9. A method comprising:

designing specifications for an electroplating base shield comprising a plurality of openings therethrough defining an array comprising two coordinates;

setting process parameters for an electroplating process using the base shield;

running a simulated plating process on a substrate using the designed specifications and the set process parameters;

after running the simulated plating process, determining if a predetermined criterion for the simulated plating process is satisfied; and

if the predetermined criterion is not satisfied, adjusting one or more of the plurality of openings.

10. The method of claim 9, wherein the predetermined criterion comprises a thickness of the metal on the substrate.

11. The method of claim 9, wherein adjusting the openings of the array comprises adjusting at least one of the two coordinates and an area of one or more of the openings.

12. The method of claim 9, wherein the criterion comprises a measurable attribute, and adjusting one or more of the plurality of openings of the array comprises:

finding a global average value of the criterion across an active region of the substrate;

finding a local average value of the criterion at areas on the substrate; and

adjusting an area of each of the plurality of openings based on a difference between the global average value and the local average value.

13. The method of claim 12, wherein the local average value is normalized.

14. The method of claim 13, wherein setting the process parameters comprises disposing the base shield between the substrate and an anode and areas on the substrate for finding a local average comprise areas defined by projections from the plurality of openings.

15. The method of claim 9, wherein the criterion comprises a measurable attribute, and adjusting one or more of the plurality of openings of the array comprises:

finding a local gradient of the criterion at areas on the substrate;

normalizing the local gradient; and

adjusting a coordinate of each of the openings by the difference of a maximum movement of an opening times the normalized local gradient.

16. A machine-readable medium including program instructions that when executed by a controller cause the controller to perform a method comprising:

running a simulated plating process on a substrate using a base shield between the substrate and an anode in a bath, the base shield comprising a plurality of openings therethrough defining an array comprising two coordinates;

after running the simulated plating process, determining if a predetermined criterion for the simulated plating process is satisfied; and

if the predetermined criterion is not satisfied, adjusting one or more of the plurality of openings.

17. The machine-readable medium of claim 16, wherein the predetermined criterion comprises a thickness of the metal on the substrate.

18. The machine-readable medium of claim 16, wherein adjusting the openings of the array comprises adjusting at least one of the two coordinates and an area of one or more of the openings.

19. The machine-readable medium of claim 16, wherein the criterion comprises a measurable attribute, and adjusting one or more of the plurality of openings of the array comprises:

finding a global average value of the criterion across an active region of the substrate;

finding a local average value of the criterion at areas on the substrate; and

adjusting an area of each of the plurality of openings based on a difference between the global average value and the local average value.

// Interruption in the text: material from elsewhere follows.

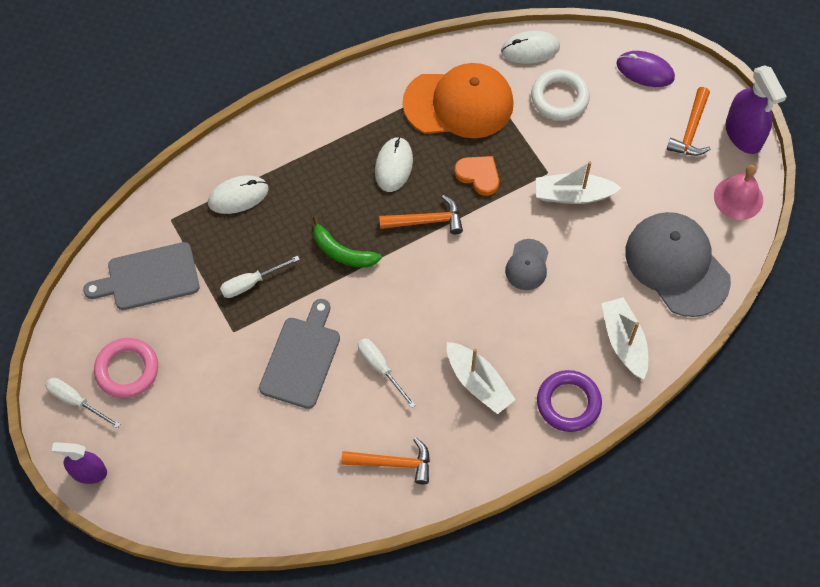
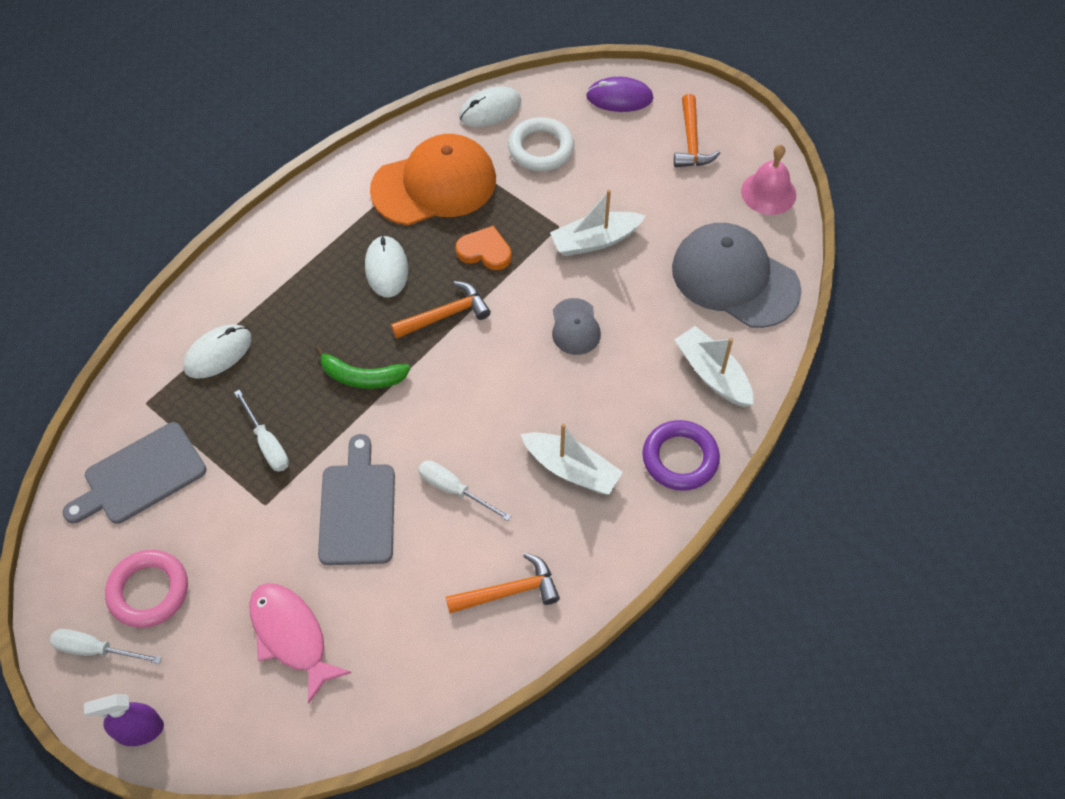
camera: 20 degrees left, 5 degrees down
white screwdriver [220,255,300,298] -> white screwdriver turned 75 degrees counterclockwise [234,390,289,472]
purple spray bottle [725,65,787,154] -> none
none -> pink fish [249,583,352,704]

20. The machine-readable medium of claim 19, wherein the local average value is normalized.

21. The machine-readable medium of claim 20, wherein areas on the substrate for finding a local average comprise areas defined by projections from the plurality of openings.

22. The machine-readable medium of claim 16, wherein the criterion comprises a measurable attribute, and adjusting one or more of the plurality of openings of the array comprises:

finding a local gradient of the criterion at areas on the substrate;

normalizing the local gradient; and

adjusting a coordinate of each of the openings by the difference of a maximum movement of an opening times the normalized local gradient.